### Task to carry out:
Nothing below is to be printed except the lines between the line holding "- create terraform cloud account and backend" and the line holding "- update ansible", inclusive, each exactly as it appears.

=== Begin Enclosure ===

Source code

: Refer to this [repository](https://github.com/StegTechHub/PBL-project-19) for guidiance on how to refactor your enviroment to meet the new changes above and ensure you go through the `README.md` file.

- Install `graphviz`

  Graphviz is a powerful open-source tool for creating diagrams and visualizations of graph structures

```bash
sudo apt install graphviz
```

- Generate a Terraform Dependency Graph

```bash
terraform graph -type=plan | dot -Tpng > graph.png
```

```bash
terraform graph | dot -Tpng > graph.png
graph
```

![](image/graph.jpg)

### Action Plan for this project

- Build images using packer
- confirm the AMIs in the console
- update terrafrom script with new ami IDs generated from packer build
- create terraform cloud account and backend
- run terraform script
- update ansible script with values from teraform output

=== End Enclosure ===
=== Begin Enclosure ===

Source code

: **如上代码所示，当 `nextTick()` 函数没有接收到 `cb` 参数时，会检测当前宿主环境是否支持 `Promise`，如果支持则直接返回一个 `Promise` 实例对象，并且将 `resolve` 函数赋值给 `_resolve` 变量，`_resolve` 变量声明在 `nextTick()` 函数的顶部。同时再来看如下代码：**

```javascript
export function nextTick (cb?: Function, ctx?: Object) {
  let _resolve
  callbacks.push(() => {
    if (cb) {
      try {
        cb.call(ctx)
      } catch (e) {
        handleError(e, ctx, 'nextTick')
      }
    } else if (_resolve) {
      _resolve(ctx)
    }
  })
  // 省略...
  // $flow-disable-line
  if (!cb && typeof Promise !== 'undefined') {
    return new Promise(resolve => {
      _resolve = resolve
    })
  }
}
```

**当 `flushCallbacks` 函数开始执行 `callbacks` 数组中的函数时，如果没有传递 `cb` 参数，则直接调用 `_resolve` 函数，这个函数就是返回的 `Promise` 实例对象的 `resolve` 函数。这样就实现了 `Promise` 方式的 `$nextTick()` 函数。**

=== End Enclosure ===

### Finished exercise:
- create terraform cloud account and backend
- run terraform script
- update ansible script with values from teraform output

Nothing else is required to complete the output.